A few days earlier Fisher could have come to the rescue of two other men also involved in a wreck and perhaps in even greater need — Stephen Ross and Jeff Ireland, their wreck the Dolphins — but the coach of course chose the St. Louis Rams instead. Another true story.
The experience and the proof personified by Fisher headed west, bound for the Gateway Arch.
What remains, the let’s-hope and the might-be, is what the Dolphins are left to consider this week before likely naming a new head coach as soon as Friday.
One of three men will be chosen.
Oddly enough all three have the same name:
Not Jeff Fisher.
The burden welcoming the winner from among finalists Todd Bowles, Mike McCoy and Joe Philbin will be the perception, no, reality, that this was the best Miami could do after the big one got away.
That doesn’t mean the man hired won’t blossom into a great head coach. It just means, and understandably, that he won’t enjoy the benefit of doubt or the confidence of fans that would have been given enthusiastically to Fisher. (Or to Bill Cowher or to Jon Gruden or to anybody else who had not so much excelled at this job before but simply done this job before).
What’s troubling isn’t that Bowles, McCoy and Philbin are not solid candidates. They seem to be. Each has his selling point, which I’ll get to in a minute. What’s troubling is that once again the Dolphins are offering themselves as a proving ground for coaches who have not done this job before. Guys with their training wheels still on.
Save for Bowles’ three-game stint here as interim coach after Tony Sparano was fired, none of the three finalists has been a head coach at any level.
That is why, as fists are raised jubilantly in St. Louis, fingers are crossed anxiously here.
Let’s hope. Might be…
Ross said he wanted his next coach to be an experienced guy who would make a splash. He wanted a star hire.
He won’t have one.
With three finalists bereft of experience at this job you are rolling dice that you discover, say, the next Mike Tomlin.
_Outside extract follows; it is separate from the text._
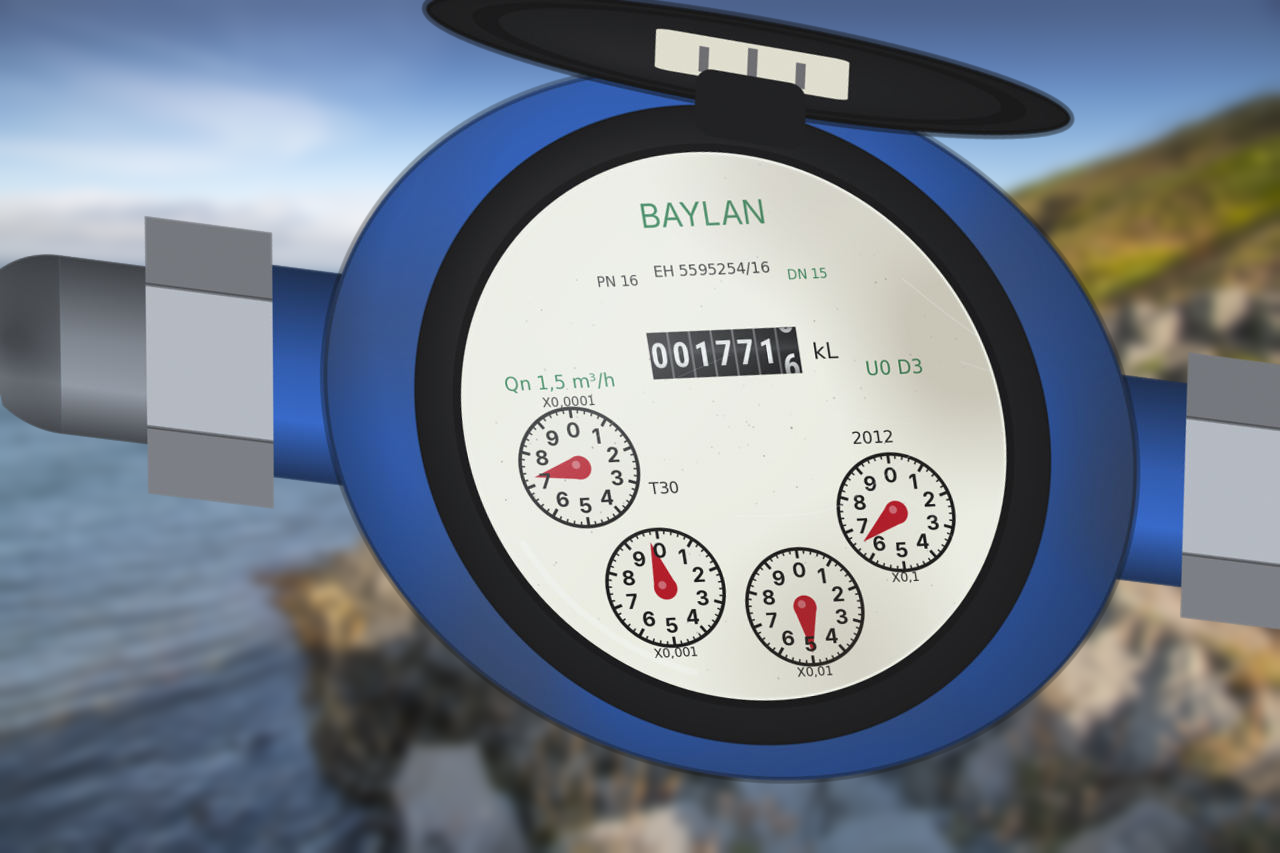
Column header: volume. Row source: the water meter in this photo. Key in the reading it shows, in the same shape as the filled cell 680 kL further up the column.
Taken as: 17715.6497 kL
Odds are you’ll be as likely to be stuck with the next Dave Wannstedt or Cam Cameron or dare say Sparano — a guy meant to be ensconced in a film room, not out front leading a team.
Ross deserves credit for identifying Fisher as the answer and going after him hard. The owner also was on the mark a year earlier in identifying a coach (Jim Harbaugh) who turned out to be the real deal in San Francisco. The trouble is, “nice try” doesn’t quite cut it in the NFL. Ross is now 0 for 2 on preferred coaching hires, which puts him among league leaders in settling.
No, you cannot blame Miami because guys such as Cowher, Gruden and Tony Dungy wouldn’t be budged from the comfort of their TV studios. But neither that nor Fisher saying no-thanks absolves the Dolphins from all responsibility for now hiring a man without head coaching experience.
For example Brian Billick, 57, whose Baltimore team won a Super Bowl in 2000, was so eager to get back into the league that he publicly wooed the Dolphins. Marty Schottenheimer also was begging interest, claiming he still has the fire even at 68. Other guys who have done it pretty well at this level (Jim Haslett comes to mind) were out there.